Ekonomi Politikalarından Sorumlu Bakan Mehmet Şimşek ve Merkez Bankası Başkanı Hafize Gaye Erkan, göreve geldikten sonra Körfez ülkelerine gitmiş ve çeşitli temaslarda bulunmuştu. Bülbül, Erdoğan’ın Körfez ülkelerine yaptığı ziyareti eleştirerek, “Neden bu ülke evrensel değerlere sahip ülkelere gitmiyor da söylemleri Avrupa Birliği iken eylemleri Körfez ülkelerine yöneliyor? Çünkü iktidarın kafası ve kalbi ekonomik ve siyasal olarak Körfez ülkelerine çalışıyor.” dedi. “Körfez ülkelerinde borçlanma taahhütleri karşılığı, yaklaşık 300 milyar dolar civarındaki varlık fonumuzun hangi şirketlerinin özelleştirilmesi taahhüt edildi?” diye sorgulayan Bülbül, şunları ekledi: “Körfez ülkeleri, emperyal ülkelerin uydularıdır. Emperyal ülkeler izin vermese, bu ülkeler bize borç vermez. Eğer siz İngiltere‘de veya Fransa‘da borçlanırsanız, normlar bellidir. Faiz oranları açık ve şeffaftır. Ancak Körfez ülkelerinde nasıl borçlandığınız ve borçlar karşılığında neler sattığınız belli değildir. Türkiye demokratik bir hukuk devletiyse, borçlananlar, ülkede borçlanma karşılığında neler verdiklerini halka açıklamak zorundadır. Ülkenin hangi kaynaklarının peşkeş çekildiği, iş ortaklıkları adı altında nerelere verildiği önemli bir tehlike. Yani neleri verdik? Bu ülkeyi yönetenler, bu durumu halka açıklamak zorundalar. Bu karanlığı açığa çıkaracak olan tek bir kurum var, o da TBMM. TBMM açıkça suç işliyor.” şeklinde konuştu.

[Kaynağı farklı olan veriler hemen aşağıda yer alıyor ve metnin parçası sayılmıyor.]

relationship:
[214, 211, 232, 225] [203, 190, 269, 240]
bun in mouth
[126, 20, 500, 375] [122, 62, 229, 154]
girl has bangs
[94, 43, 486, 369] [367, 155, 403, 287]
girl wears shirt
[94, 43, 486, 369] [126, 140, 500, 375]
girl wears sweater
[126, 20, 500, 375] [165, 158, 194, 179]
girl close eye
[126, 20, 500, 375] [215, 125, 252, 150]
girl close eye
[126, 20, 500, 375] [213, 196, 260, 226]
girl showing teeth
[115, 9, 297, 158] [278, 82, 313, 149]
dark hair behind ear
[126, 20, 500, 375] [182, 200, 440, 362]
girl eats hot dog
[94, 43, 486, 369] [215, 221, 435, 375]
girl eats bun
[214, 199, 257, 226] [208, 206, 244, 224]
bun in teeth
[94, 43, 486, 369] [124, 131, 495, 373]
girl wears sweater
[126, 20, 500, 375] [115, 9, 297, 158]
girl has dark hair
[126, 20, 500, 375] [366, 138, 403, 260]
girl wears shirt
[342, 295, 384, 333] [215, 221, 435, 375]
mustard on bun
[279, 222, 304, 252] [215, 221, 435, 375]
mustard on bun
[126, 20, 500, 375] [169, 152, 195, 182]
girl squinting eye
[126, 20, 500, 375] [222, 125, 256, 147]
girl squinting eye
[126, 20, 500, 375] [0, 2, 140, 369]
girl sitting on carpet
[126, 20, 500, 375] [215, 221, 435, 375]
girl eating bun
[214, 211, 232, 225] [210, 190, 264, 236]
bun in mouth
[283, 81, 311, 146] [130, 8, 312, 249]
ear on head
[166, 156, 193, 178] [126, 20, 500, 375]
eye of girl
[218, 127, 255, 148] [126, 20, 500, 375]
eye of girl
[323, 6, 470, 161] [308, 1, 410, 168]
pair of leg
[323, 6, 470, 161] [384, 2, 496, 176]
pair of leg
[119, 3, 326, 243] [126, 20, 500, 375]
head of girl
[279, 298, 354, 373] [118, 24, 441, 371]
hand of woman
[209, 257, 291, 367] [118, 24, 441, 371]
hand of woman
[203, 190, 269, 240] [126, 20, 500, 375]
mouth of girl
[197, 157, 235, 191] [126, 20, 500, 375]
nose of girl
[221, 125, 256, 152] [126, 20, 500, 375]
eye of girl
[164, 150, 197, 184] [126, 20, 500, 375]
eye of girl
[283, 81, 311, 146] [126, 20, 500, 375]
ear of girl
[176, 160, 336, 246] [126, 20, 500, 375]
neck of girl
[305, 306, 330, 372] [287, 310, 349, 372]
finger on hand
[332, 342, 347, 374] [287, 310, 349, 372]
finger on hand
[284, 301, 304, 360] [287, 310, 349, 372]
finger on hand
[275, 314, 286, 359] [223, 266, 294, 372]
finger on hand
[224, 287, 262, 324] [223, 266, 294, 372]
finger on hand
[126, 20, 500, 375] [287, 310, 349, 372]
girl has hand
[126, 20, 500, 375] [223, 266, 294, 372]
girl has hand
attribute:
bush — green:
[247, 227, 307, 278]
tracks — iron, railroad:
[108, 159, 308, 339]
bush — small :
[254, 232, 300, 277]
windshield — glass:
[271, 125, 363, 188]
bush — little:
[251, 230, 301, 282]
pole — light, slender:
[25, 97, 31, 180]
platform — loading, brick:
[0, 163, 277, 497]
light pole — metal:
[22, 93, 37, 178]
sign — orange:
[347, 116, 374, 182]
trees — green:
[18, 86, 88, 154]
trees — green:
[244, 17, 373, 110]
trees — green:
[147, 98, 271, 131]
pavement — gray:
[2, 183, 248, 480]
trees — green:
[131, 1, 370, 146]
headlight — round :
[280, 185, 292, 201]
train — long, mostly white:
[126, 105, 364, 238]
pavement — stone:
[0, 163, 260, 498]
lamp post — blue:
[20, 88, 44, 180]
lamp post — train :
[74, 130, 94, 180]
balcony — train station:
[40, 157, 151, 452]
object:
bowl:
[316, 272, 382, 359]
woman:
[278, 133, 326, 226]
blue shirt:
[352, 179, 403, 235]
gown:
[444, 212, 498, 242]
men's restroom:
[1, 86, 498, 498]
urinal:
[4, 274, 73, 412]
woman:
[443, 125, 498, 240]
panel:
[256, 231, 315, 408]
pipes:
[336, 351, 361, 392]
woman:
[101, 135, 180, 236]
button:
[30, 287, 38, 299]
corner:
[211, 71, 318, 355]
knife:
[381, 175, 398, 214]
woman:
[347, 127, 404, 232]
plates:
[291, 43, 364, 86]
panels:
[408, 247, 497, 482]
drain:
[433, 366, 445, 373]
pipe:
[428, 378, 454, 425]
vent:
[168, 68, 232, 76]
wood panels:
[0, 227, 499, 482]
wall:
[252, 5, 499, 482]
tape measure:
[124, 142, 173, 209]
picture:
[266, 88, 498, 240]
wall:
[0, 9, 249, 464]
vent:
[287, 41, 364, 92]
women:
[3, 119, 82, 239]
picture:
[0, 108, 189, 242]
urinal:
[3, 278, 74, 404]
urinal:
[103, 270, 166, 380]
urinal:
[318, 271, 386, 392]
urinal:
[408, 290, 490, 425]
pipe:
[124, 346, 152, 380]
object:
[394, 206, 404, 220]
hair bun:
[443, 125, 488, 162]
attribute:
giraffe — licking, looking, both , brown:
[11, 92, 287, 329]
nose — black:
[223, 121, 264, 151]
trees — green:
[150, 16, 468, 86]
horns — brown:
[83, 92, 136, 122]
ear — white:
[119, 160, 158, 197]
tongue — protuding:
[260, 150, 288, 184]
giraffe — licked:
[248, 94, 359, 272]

Deprem Yardımları ve Şeffaflık Sorunu
Deprem için toplanan yardım paralarının da şeffaf bir şekilde denetlenmediğini hatırlatan Bülbül, sözlerini şu ifadelerle sonlandırdı: “Bu paralar deprem için toplanmış olsa da, bütçe sistemi bu paraların nereye harcanacağını denetlemek konusunda imkân tanımıyor. Siz bu parayı normal toplanmış bir vergi gibi harcayabilirsiniz. Bütçeye bir ek madde konarak şartlı bağış şeklinde alınırsa depreme harcanabilir demiştik. Deprem fonunun kurulması için çok ciddi çaba harcadık ve sonuç olarak kuruldu. Ancak toplanan 125 milyar lira kayboldu. Toplanan paranın depreme harcanmadığı ek bütçe ile ortaya çıktı. Bu paranın denetlenmesi Sayıştay ve TBMM‘nin görevidir. Pandemi döneminde toplanan paraların nereye gittiği de hala belirsiz.”